## Instrução dada 1:
Transcreva sem alterações, nas entradas abaixo, o trecho que vai da linha que contém "common name: Great black-backed gull" até à linha que contém "order: Lamiales", incluindo ambas.
+ + + + + + +
Em português, todas as festas, jóias, mansões, sorrisos, etc., eram exageradamente descritos. O ponto 3) ia-me pondo louca. Não se escreve "Moveu as pernas", mas sempre "Moveu as longas/esbeltas/suaves pernas". Nunca há um "Passou um casaco nos ombros", mas sempre "ombros largos", "maravilhosos/esplêndidos olhos verdes", "intrigantes olhos cinzentos", "longos dedos", "ancas estreitas", "seios sumptuosos", "esplêndida refeição", "sorriso encantador", etc. Já não podia com tanta adjectivação, senti-me prestes a gritar perante a repetição da cor do cabelo/olhos dela, dos musculosos ombros/pernas/peito dele, etc. Que frete!

Tudo isto explica porque o ponto 4) também surge: toda a gente se pela de medo pelo duque e se verga de admiração pela duquesa. O duque é magnânimo, autoritário, arrogante, rico, inteligente, escandalosamente atraente e jovem, e ela é também jovem, inocente, pueril, divertida, espirituosa, inteligente (fala grego, italiano, alemão, inglês e francês, e com apenas 20 anos!), e são ambos excelentes cavaleiros. Como são abençoados, e toda a gente o relembra a cada duas páginas!, por entre pedidos de casamento e suspiros de admiração.


Já ia mais ou menos chateada com tanto surrealismo cómico que, quando chega o momento da revelação da identidade do vizinho, Mr. Westland (ponto 2), tudo descamba. A personagem feminina, tão cheia de fibra, começa a emburrecer gravemente. Ele perde a razão e torna-se um bruto (ponto 2). Descobrimos que estes dois seres tão inteligentes e iluminados não conseguem ter uma conversa sem tirarem N conclusões diferentes, que depois os levam a agir da maneira mais absurda imaginável. Os conflitos são-nos atirados para o colo um atrás do outro. Perdoam-se, fazem as pazes, para depois desconfiarem de novo e estarem outras tantas páginas a carpir-se enquanto os outros os lembram que são maravilhosos e encantadores e lhes garantem que o outro os ama.
+ + + + + + +
## Instrução dada 2:
Segundo o excerto, que línguas fala a duquesa?
+ + + + + + +
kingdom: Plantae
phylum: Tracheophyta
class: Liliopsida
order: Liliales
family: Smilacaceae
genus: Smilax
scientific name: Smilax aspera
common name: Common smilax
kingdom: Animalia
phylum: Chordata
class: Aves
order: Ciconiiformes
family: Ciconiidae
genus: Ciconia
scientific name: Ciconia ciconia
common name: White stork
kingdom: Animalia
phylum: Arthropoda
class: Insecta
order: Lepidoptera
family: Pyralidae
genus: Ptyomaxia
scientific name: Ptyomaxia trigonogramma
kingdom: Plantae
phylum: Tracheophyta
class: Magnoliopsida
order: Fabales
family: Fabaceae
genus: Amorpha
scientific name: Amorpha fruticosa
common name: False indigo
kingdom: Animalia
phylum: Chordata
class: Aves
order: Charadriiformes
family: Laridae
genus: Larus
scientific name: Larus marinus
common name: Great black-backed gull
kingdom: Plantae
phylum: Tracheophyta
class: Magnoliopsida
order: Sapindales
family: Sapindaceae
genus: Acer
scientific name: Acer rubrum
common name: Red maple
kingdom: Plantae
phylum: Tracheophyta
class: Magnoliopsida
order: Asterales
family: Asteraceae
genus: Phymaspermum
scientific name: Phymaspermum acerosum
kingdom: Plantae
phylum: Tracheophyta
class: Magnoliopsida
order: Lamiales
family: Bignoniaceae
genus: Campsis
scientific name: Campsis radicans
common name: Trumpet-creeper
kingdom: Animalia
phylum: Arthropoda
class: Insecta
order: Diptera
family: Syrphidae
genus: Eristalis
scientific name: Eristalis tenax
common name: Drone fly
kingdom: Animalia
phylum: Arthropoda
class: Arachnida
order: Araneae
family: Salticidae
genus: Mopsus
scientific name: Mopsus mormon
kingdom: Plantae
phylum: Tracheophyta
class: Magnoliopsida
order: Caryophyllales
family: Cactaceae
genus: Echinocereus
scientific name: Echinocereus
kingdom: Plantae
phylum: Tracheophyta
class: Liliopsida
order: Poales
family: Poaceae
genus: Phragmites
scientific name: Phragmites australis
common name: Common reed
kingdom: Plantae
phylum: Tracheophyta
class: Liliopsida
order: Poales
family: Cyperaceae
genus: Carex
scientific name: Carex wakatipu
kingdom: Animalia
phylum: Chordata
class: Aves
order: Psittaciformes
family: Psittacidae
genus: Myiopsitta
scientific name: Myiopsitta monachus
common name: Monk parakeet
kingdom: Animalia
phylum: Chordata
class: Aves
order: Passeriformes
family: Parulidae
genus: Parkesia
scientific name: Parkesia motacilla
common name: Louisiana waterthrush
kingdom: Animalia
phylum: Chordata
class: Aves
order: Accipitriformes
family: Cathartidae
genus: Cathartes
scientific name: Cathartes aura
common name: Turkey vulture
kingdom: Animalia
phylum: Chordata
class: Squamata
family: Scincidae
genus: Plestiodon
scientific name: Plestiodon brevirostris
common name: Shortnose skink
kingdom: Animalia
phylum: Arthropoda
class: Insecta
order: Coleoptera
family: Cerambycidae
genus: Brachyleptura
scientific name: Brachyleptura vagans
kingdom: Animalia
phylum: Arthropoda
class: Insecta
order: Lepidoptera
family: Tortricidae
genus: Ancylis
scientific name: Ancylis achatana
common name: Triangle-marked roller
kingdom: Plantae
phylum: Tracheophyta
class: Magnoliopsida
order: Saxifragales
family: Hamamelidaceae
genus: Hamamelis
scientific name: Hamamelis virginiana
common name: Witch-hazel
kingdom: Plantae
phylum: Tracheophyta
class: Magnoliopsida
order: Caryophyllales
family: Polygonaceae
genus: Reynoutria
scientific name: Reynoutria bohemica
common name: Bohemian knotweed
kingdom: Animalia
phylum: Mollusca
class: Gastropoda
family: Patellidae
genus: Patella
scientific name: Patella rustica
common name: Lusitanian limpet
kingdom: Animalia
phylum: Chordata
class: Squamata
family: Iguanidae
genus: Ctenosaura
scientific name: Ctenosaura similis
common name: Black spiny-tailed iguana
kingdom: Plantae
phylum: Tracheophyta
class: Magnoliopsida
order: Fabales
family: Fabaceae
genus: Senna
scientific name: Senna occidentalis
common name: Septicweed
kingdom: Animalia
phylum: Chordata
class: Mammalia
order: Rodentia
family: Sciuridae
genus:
+ + + + + + +
## Resposta esperada 1:
common name: Great black-backed gull
kingdom: Plantae
phylum: Tracheophyta
class: Magnoliopsida
order: Sapindales
family: Sapindaceae
genus: Acer
scientific name: Acer rubrum
common name: Red maple
kingdom: Plantae
phylum: Tracheophyta
class: Magnoliopsida
order: Asterales
family: Asteraceae
genus: Phymaspermum
scientific name: Phymaspermum acerosum
kingdom: Plantae
phylum: Tracheophyta
class: Magnoliopsida
order: Lamiales

## Resposta esperada 2:
Grego, italiano, alemão, inglês e francês.